Problem to solve: The expected output is exactly the lines below, starting at the line with "M1070 73 1089 118 951 178 931 133Z" and ending at the line with "M287 0C247 75", both included; no other line belongs in it.

Stored data entries
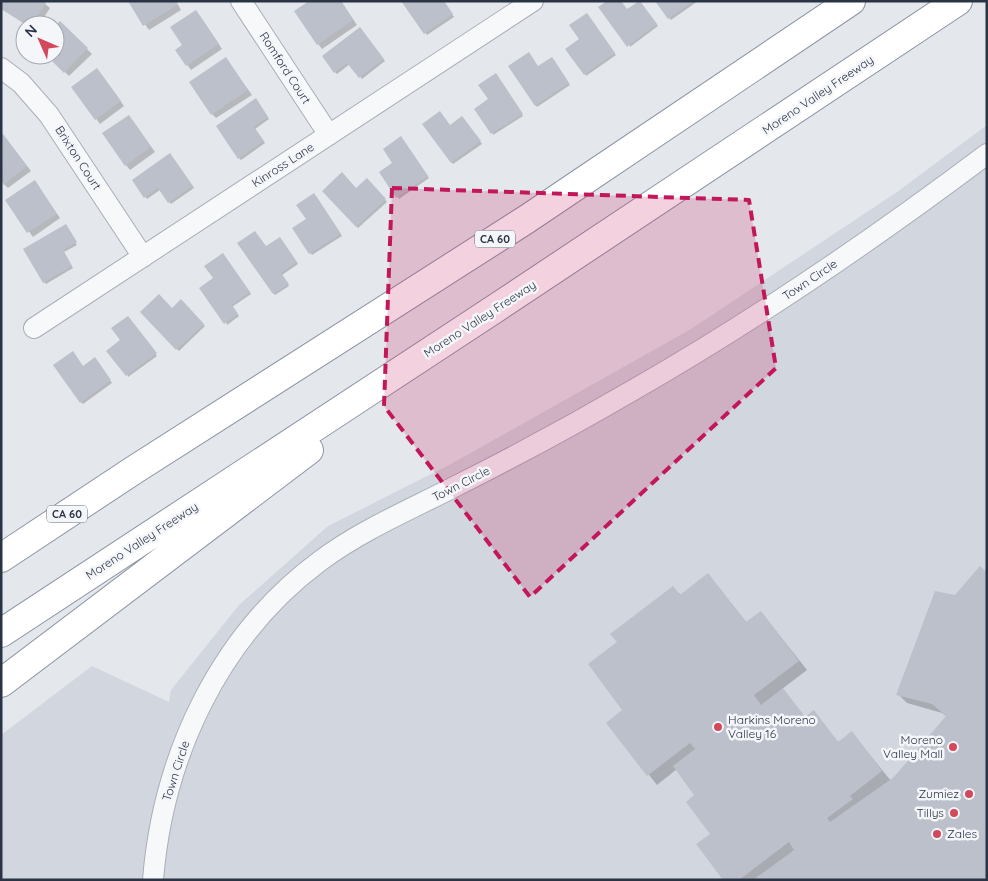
<svg xmlns="http://www.w3.org/2000/svg" width="988" height="881" viewBox="0 0 988 881" font-family="Quicksand,sans-serif">
<style>
.built{fill:#d2d6de}
.shadow{fill:#0003}
.building{fill:#bbc0ca}
.lines{fill:none;stroke-linecap:round;stroke-linejoin:round}
.minor-casing{stroke:#a9aeb7;stroke-width:22}
.highway-casing{stroke:#8b94a3;stroke-width:30}
.minor{stroke:#f7f8fa;stroke-width:20}
.highway{stroke:#fff;stroke-width:28}
.marked{fill:#c2185b;fill-opacity:0.2;stroke:#c2185b;stroke-width:4;stroke-dasharray:10 6;stroke-linejoin:round}
.poi-dot{fill:#d1495b;stroke:#f4f6f9;stroke-width:2}
.labels{text-anchor:middle;stroke-width:5;stroke-linejoin:round;paint-order:stroke}
.shield{fill:#f4f6f9;stroke:#676e7b;stroke-width:1}
.shield-label{font-size:11px;font-weight:bold;fill:#2b3445}
.street-label{font-size:12px;fill:#2b3445;stroke:#f4f6f9}
.poi-label{font-size:12px;fill:#2b3445;stroke:#f4f6f9;text-anchor:end}
</style>
<rect width="100%" height="100%" fill="#e4e7ec"/>
<path class="built" d="M987,125v755h-986v-145l91,-69 77,36 2,-12 68,-85 89,-79 123,-62 240,-135 206,-137z"/>
<path class="shadow" d="M3,1l42,3 5,4 -11,17h-13l-25,-17z
M129,1h47l5,9 -32,20z
M341,1l16,24 -35,24 -4,-5z
M405,1h41l-2,2 10,14 -27,18z
M639,1l19,25 -28,21 -3,-37z
M657,1h41l-27,19z
M200,16l22,33 -31,21 -14,-19 7,-6z
M588,16l28,39 -30,21 -5,-37z
M60,22l32,32 -23,22 -21,-21h7v-27z
M361,31l24,30 -23,18 -12,-15 -13,10 -2,-2z
M226,59l26,36 -36,23 -4,-4z
M554,60l16,25 -33,22 -1,-2 2,-38z
M101,74l23,32 -24,18 -27,-37z
M498,77l25,39 -30,19 -4,-35z
M258,102l11,17 -14,10 10,14 -24,17 -2,-2z
M464,119l18,25 -29,20 -29,-39 26,1z
M133,121l22,31 -25,18 -4,-5z
M1,137l6,3 24,31 -23,17 -7,-7z
M403,140l26,38 -30,21 -19,-27 14,-9z
M172,157l22,31 -23,16 -11,-14 -13,9 -13,-18z
M367,180l20,22 -29,26 -34,-37 32,-2z
M35,182l25,36 -27,19 -26,-36z
M316,196l26,40 -30,19 -18,-26 14,-9z
M65,226l12,19 -13,7 9,16 -27,16 -2,-2z
M281,240l17,24 -16,11 7,11 -14,9 -36,-51 27,3z
M224,256l27,38 -19,13 7,9 -12,9 -12,-47z
M181,301l24,25 -26,25 -37,-39 30,-2z
M130,319l27,37 -29,21 -6,-36z
M96,361l16,22 -29,21 -2,-2 3,-35z
M708,574l39,49 14,-11 46,58 -25,19 24,29 8,-6 25,31 13,-10 39,48 56,-64 -5,-4 -35,-10 -9,-9 58,-98 31,284h-262l-13,-46 -16,-39 -19,-26 -20,16 -49,-62 16,-12 -6,-69 55,-54 8,7z"/>
<path class="building" d="M2,1h42l2,2 -14,22h-5l-26,-16z
M128,1h47l3,4 -35,21z
M309,1h32l12,19 -36,25 -23,-34z
M401,1h43l9,13 -29,20z
M607,1h14l6,8 13,-8 17,23 -30,23 -29,-40z
M655,1h39l-26,18z
M196,10l23,34 -33,22 -11,-16 7,-5 -12,-18z
M587,13l28,40 -31,22 -19,-26 14,-10 -10,-14z
M60,21l28,27 -24,25 -18,-18h9v-29z
M360,27l24,32 -25,19 -12,-15 -13,10 -12,-17z
M529,52l9,14 14,-9 17,26 -34,23 -27,-40z
M226,57l22,33 -37,25 -22,-33z
M97,68l24,33 -26,19 -24,-33z
M496,73l27,41 -32,20 -17,-25 14,-10 -10,-14z
M256,98l12,19 -14,10 10,14 -26,18 -22,-33z
M440,111l10,14 12,-9 19,25 -30,22 -29,-39z
M129,115l22,32 -26,19 -23,-33z
M3,134l24,32 -24,19 -2,-50z
M401,136l27,40 -32,22 -17,-26 13,-9 -9,-14z
M170,153l23,33 -25,17 -10,-15 -14,10 -12,-18z
M342,172l14,16 11,-10 19,21 -30,28 -34,-36z
M35,180l22,34 -30,19 -22,-33z
M314,193l27,41 -32,20 -17,-26 14,-9 -10,-14z
M66,224l11,18 -14,8 9,16 -29,17 -20,-34z
M255,231l11,15 14,-9 17,25 -16,11 8,11 -16,10 -36,-51z
M223,253l27,39 -18,13 6,9 -14,10 -25,-36 14,-10 -9,-12z
M159,294l13,14 9,-9 23,25 -28,26 -36,-38z
M128,316l29,37 -31,23 -20,-25 14,-11 -9,-12z
M73,351l10,15 12,-9 16,23 -31,23 -27,-38z
M980,566l7,6v308h-234l41,-30 -5,-8 -50,38h-16l-27,-36 14,-10 -24,-32 8,-7 -21,-29 22,-17 -5,-6 -43,33 -41,-53 16,-13 -34,-46 29,-22 -7,-8 63,-48 7,9 28,-22 38,49 15,-11 38,50 -45,34 7,10 22,-17 22,29 9,-7 24,32 14,-11 30,40 -32,25 3,3 -26,19 3,4 64,-45 52,-61 -14,-12 -36,-9 39,-104 20,4z"/>
<g class="lines">
<defs>
<path id="minor" d="M241,1l88,134
M1,68l20,15 28,32 94,142
M34,328l499,-327
M153,880c10,-124 66,-244 167,-319 40,-30 87,-50 132,-73 62,-31 123,-64 183,-99 122,-70 239,-150 352,-235"/>
<path id="highway" d="M1,558l133,-88 393,-251 324,-218
M1,633l495,-325 462,-307
M1,683l308,-233"/>
</defs>
<use href="#minor" class="minor-casing"/>
<use href="#highway" class="highway-casing"/>
<use href="#minor" class="minor"/>
<use href="#highway" class="highway"/>
</g>
<path class="marked" d="M392,188l357,12 27,168 -246,229 -146,-191z"/>
<g class="poi-dot">
<circle cx="718" cy="727" r="5"/>
<circle cx="953" cy="747" r="5"/>
<circle cx="969" cy="794" r="5"/>
<circle cx="954" cy="813" r="5"/>
<circle cx="937" cy="834" r="5"/>
</g>
<g class="labels">
<g class="shield">
<rect x="475" y="230.5" width="40" height="17" rx="4"/>
<rect x="47" y="505.5" width="40" height="17" rx="4"/>
</g>
<g class="shield-label">
<text x="495" y="243">CA 60</text>
<text x="67" y="518">CA 60</text>
</g>
<g class="street-label">
<text transform="translate(285 68) rotate(57)" y="4">Romford Court</text>
<text transform="translate(818 95) rotate(-34)" y="4">Moreno Valley Freeway</text>
<text transform="translate(78 158) rotate(57)" y="4">Brixton Court</text>
<text transform="translate(283 165) rotate(-33)" y="4">Kinross Lane</text>
<text transform="translate(810 280) rotate(-34)" y="4">Town Circle</text>
<text transform="translate(480 319) rotate(-33)" y="4">Moreno Valley Freeway</text>
<text transform="translate(461 484) rotate(-27)" y="4">Town Circle</text>
<text transform="translate(142 541) rotate(-33)" y="4">Moreno Valley Freeway</text>
<text transform="translate(176 771) rotate(-72)" y="4">Town Circle</text>
</g>
<g class="poi-label">
<text x="728" y="724" text-anchor="start">Harkins Moreno<tspan x="728" dy="14">Valley 16</tspan></text>
<text x="943" y="744">Moreno<tspan x="943" dy="14">Valley Mall</tspan></text>
<text x="959" y="798">Zumiez</text>
<text x="944" y="817">Tillys</text>
<text x="947" y="838" text-anchor="start">Zales</text>
</g>
</g>
<rect width="988" height="881" fill="none" stroke="#2b3445" stroke-width="5"/>
<g transform="translate(40 40) rotate(315)"><circle r="24" fill="#f4f6f9" stroke="#a4a8b1"/>
<path d="M0-4L9 19L0 12L-9 19Z" fill="#d1495b"/>
<text y="-8" font-size="14" font-weight="bold" text-anchor="middle" fill="#2b3445">N</text>
</g>
</svg>
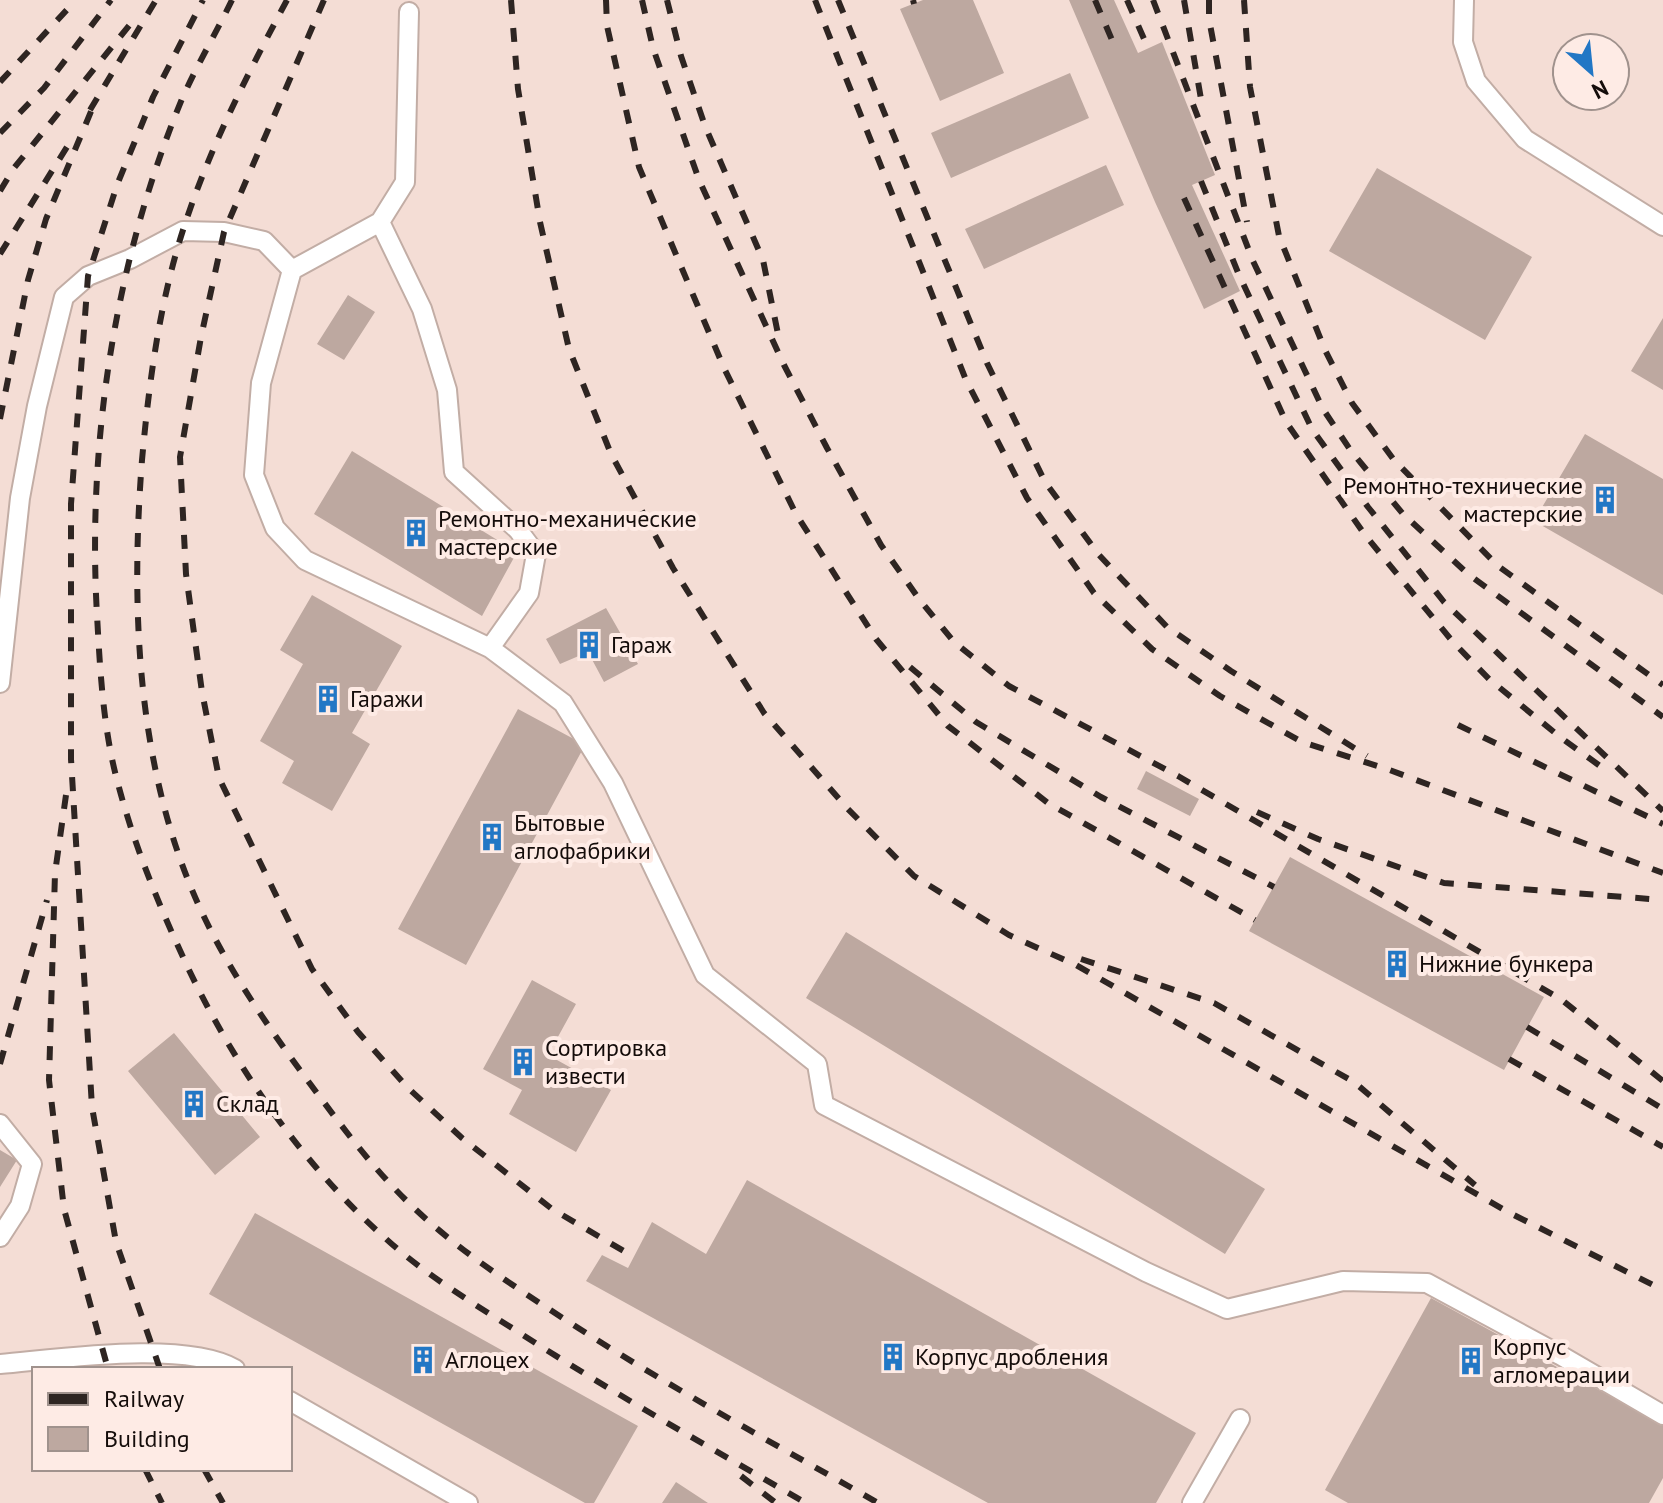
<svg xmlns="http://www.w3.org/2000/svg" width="1663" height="1503" font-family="'PT Sans',sans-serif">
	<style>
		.building { fill: #bda8a0 }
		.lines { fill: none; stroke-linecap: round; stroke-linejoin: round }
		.lane-casing { stroke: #c2ada5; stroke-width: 22 }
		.lane { stroke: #fff; stroke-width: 18 }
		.rail { stroke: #2e2522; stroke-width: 6; stroke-dasharray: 14 14; stroke-linecap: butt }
		.labels { text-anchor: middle; stroke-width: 8; stroke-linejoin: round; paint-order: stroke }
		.poi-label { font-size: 24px; fill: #140c0a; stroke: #feebe5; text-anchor: start }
	</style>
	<rect width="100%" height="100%" fill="#f4ddd5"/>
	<!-- building -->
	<path class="building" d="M923 0H973L1004 73 940 101 900 9Z
		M1069 0H1114L1138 53 1162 42 1215 175 1192 185 1240 291 1204 309 1155 202Z
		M1070 73 1089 118 951 178 931 133Z
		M1106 165 1124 205 984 269 965 229Z
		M1377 168 1532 257 1485 340 1329 251Z
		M348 295 375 312 344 360 317 344Z
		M1663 318V390L1631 371Z
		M1585 434 1663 479V595L1534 521Z
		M352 451 517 552 482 616 314 514Z
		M312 595 402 646 352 733 370 744 332 811 282 783 294 761 260 741 303 664 280 650Z
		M606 608 638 664 604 682 588 652 560 664 546 639Z
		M518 709 585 745 466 965 398 929Z
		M1146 771 1199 799 1190 816 1137 789Z
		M1290 857 1544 997 1504 1070 1249 931Z
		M846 932 1265 1189 1225 1254 806 998Z
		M532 980 576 1004 548 1055 611 1090 576 1152 509 1114 522 1090 483 1069Z
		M174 1033 260 1137 215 1175 128 1071Z
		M0 1150 17 1160 0 1187Z
		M747 1180 1196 1433 1156 1503H988L586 1281 602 1255 628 1268 652 1222 706 1254Z
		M255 1213 638 1426 594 1503H585L209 1294Z
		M1431 1298 1663 1425V1478L1649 1503H1348L1325 1490Z
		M676 1482 708 1503H662Z"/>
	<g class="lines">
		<defs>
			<path id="lane" d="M1464 0 1463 42 1476 81 1525 139 1663 226
				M409 12 405 182 380 222 292 270 261 383 254 475 275 528 305 560 490 648 563 703 613 783 705 975 817 1064 824 1105 1146 1272 1227 1309 1343 1281 1427 1283 1560 1355 1663 1415
				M380 222 422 309 447 390 454 472 518 530 536 554 529 593 490 648
				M0 683 20 498 37 406 64 297 88 276 130 259 183 231 224 232 264 241 292 270
				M0 1124 32 1164 20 1206 0 1237
				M0 1364C59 1359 185 1340 235 1369
				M290 1401 468 1503
				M1192 1503 1240 1419"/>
		</defs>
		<!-- lane casing -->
		<use href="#lane" class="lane-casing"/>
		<!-- lane -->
		<use href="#lane" class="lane"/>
		<!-- rail -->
		<path class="rail" d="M232 0C216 33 197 65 182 99 115 260 87 442 97 615 100 669 103 727 117 780 134 846 160 908 189 970 236 1068 302 1164 384 1237 423 1273 468 1300 512 1328 608 1390 707 1446 806 1503
			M287 0C247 75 209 149 183 230 159 305 149 383 142 460 131 601 136 752 190 885 219 957 265 1023 311 1085 343 1128 374 1170 413 1207 456 1248 506 1281 555 1313 660 1382 770 1441 878 1503
			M324 0 224 232 201 337 180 457 186 574 202 692 219 778 312 969 358 1032 407 1087 462 1138 552 1209 634 1257
			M511 0 518 89 540 222 569 349 611 454 673 568 764 713 847 808 914 876 1009 935 1076 965 1508 1212 1663 1290
			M606 0 607 26 639 167 724 368 796 514 876 639 948 726 1048 803 1255 920
			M642 0 653 48 699 180 784 365 827 448 881 545 919 599 954 642 1009 686 1178 776 1562 1000 1663 1081
			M667 0 681 56 705 126 763 260 778 334
			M815 0 966 380 1027 498 1094 593 1152 649 1220 696 1302 742 1387 769 1663 873
			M838 0 987 363 1045 482 1099 555 1167 627 1231 671 1367 756
			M913 0 914 4
			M1095 0 1112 40
			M1127 0 1148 48
			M1153 0 1253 261 1323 409 1351 451 1403 514 1468 574 1663 717
			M1184 0 1202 105
			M1209 0V19L1247 222
			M1244 0 1250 87 1279 236 1325 350 1352 403 1394 460 1498 566 1663 685
			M0 82 76 0
			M90 110 156 0
			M0 133 44 88 111 0
			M1201 181 1239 275 1312 429 1368 507 1444 602 1663 811
			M0 191 14 168 132 22
			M1184 198 1286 422 1365 535 1453 642 1489 679 1560 737 1607 771
			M0 254 67 147
			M0 419 28 280 46 219 95 102
			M910 667 976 722 1101 797 1274 887
			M1458 725 1663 824
			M66 795 55 873 49 1080 64 1209 108 1369
			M1257 812 1318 839 1444 883 1663 900
			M1081 959 1214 1003 1354 1082 1475 1185
			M1527 1027 1663 1109
			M1509 1059 1663 1147
			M0 1064 47 900
			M160 1369 116 1242 92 1107 71 759V504L88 276 117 185 153 97 203 0
			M145 1469 162 1503
			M204 1469 223 1503
			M741 1476 776 1503"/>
	</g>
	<!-- icons -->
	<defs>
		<symbol id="building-bare" viewBox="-9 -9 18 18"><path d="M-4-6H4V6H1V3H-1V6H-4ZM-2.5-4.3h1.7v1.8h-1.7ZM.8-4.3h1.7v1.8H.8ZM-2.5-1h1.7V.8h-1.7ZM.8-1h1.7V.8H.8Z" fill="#2277c5" stroke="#feebe5" stroke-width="2.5" paint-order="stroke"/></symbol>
	</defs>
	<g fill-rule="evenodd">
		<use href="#building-bare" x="1585" y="480" width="40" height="40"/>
		<use href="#building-bare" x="396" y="513" width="40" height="40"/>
		<use href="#building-bare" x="569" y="625" width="40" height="40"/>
		<use href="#building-bare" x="308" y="679" width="40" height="40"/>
		<use href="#building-bare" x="472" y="817" width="40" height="40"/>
		<use href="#building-bare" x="1377" y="944" width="40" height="40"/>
		<use href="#building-bare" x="503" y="1042" width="40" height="40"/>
		<use href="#building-bare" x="174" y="1084" width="40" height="40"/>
		<use href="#building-bare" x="873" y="1337" width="40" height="40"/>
		<use href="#building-bare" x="403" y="1340" width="40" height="40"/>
		<use href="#building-bare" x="1451" y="1341" width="40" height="40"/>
	</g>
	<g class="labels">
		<!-- poi labels -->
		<g class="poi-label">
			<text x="1583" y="494" text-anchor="end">Ремонтно-технические<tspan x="1583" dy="28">мастерские</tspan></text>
			<text x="438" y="527">Ремонтно-механические<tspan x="438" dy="28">мастерские</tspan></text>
			<text x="611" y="653">Гараж</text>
			<text x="350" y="707">Гаражи</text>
			<text x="514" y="831">Бытовые<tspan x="514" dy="28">аглофабрики</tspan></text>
			<text x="1419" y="972">Нижние бункера</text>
			<text x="545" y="1056">Сортировка<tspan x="545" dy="28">извести</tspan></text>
			<text x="216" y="1112">Склад</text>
			<text x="1493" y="1355">Корпус<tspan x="1493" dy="28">агломерации</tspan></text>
			<text x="915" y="1365">Корпус дробления</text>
			<text x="445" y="1368">Аглоцех</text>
		</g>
	</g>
	<!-- legend -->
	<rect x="32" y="1367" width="260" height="104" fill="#feebe5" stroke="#a0928d" stroke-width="2"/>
	<rect x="48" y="1393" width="40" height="12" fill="#2e2522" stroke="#a0928d" stroke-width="2"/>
	<text x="104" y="1407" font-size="24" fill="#140c0a">Railway</text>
	<rect x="48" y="1427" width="40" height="24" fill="#bda8a0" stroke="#a0928d" stroke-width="2"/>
	<text x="104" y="1447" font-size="24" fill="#140c0a">Building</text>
	<!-- north arrow -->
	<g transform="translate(1591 72) rotate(153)"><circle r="38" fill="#feebe5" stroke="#a0928d" stroke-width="2"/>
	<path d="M0-6L14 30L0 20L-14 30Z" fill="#2277c5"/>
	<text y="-12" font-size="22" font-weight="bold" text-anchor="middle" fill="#140c0a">N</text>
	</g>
</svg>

Task answer:
		M1070 73 1089 118 951 178 931 133Z
		M1106 165 1124 205 984 269 965 229Z
		M1377 168 1532 257 1485 340 1329 251Z
		M348 295 375 312 344 360 317 344Z
		M1663 318V390L1631 371Z
		M1585 434 1663 479V595L1534 521Z
		M352 451 517 552 482 616 314 514Z
		M312 595 402 646 352 733 370 744 332 811 282 783 294 761 260 741 303 664 280 650Z
		M606 608 638 664 604 682 588 652 560 664 546 639Z
		M518 709 585 745 466 965 398 929Z
		M1146 771 1199 799 1190 816 1137 789Z
		M1290 857 1544 997 1504 1070 1249 931Z
		M846 932 1265 1189 1225 1254 806 998Z
		M532 980 576 1004 548 1055 611 1090 576 1152 509 1114 522 1090 483 1069Z
		M174 1033 260 1137 215 1175 128 1071Z
		M0 1150 17 1160 0 1187Z
		M747 1180 1196 1433 1156 1503H988L586 1281 602 1255 628 1268 652 1222 706 1254Z
		M255 1213 638 1426 594 1503H585L209 1294Z
		M1431 1298 1663 1425V1478L1649 1503H1348L1325 1490Z
		M676 1482 708 1503H662Z"/>
	<g class="lines">
		<defs>
			<path id="lane" d="M1464 0 1463 42 1476 81 1525 139 1663 226
				M409 12 405 182 380 222 292 270 261 383 254 475 275 528 305 560 490 648 563 703 613 783 705 975 817 1064 824 1105 1146 1272 1227 1309 1343 1281 1427 1283 1560 1355 1663 1415
				M380 222 422 309 447 390 454 472 518 530 536 554 529 593 490 648
				M0 683 20 498 37 406 64 297 88 276 130 259 183 231 224 232 264 241 292 270
				M0 1124 32 1164 20 1206 0 1237
				M0 1364C59 1359 185 1340 235 1369
				M290 1401 468 1503
				M1192 1503 1240 1419"/>
		</defs>
		<!-- lane casing -->
		<use href="#lane" class="lane-casing"/>
		<!-- lane -->
		<use href="#lane" class="lane"/>
		<!-- rail -->
		<path class="rail" d="M232 0C216 33 197 65 182 99 115 260 87 442 97 615 100 669 103 727 117 780 134 846 160 908 189 970 236 1068 302 1164 384 1237 423 1273 468 1300 512 1328 608 1390 707 1446 806 1503
			M287 0C247 75 209 149 183 230 159 305 149 383 142 460 131 601 136 752 190 885 219 957 265 1023 311 1085 343 1128 374 1170 413 1207 456 1248 506 1281 555 1313 660 1382 770 1441 878 1503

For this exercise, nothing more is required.